*** Block opens ***
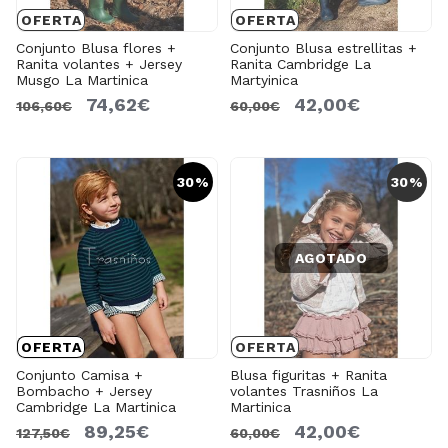
OFERTA
OFERTA
Conjunto Blusa flores +
Conjunto Blusa estrellitas +
Ranita volantes + Jersey
Ranita Cambridge La
Musgo La Martinica
Martyinica
74,62€
42,00€
106,60€
60,00€
30%
30%
AGOTADO
OFERTA
OFERTA
Conjunto Camisa +
Blusa figuritas + Ranita
Bombacho + Jersey
volantes Trasniños La
Cambridge La Martinica
Martinica
89,25€
42,00€
127,50€
60,00€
*** Block closes ***
EXERCISE ▸ Exact repetition of the material above is required, with the images removed.

RESPONSE BELOW ▸
OFERTA
OFERTA
Conjunto Blusa flores +
Conjunto Blusa estrellitas +
Ranita volantes + Jersey
Ranita Cambridge La
Musgo La Martinica
Martyinica
74,62€
42,00€
106,60€
60,00€
30%
30%
AGOTADO
OFERTA
OFERTA
Conjunto Camisa +
Blusa figuritas + Ranita
Bombacho + Jersey
volantes Trasniños La
Cambridge La Martinica
Martinica
89,25€
42,00€
127,50€
60,00€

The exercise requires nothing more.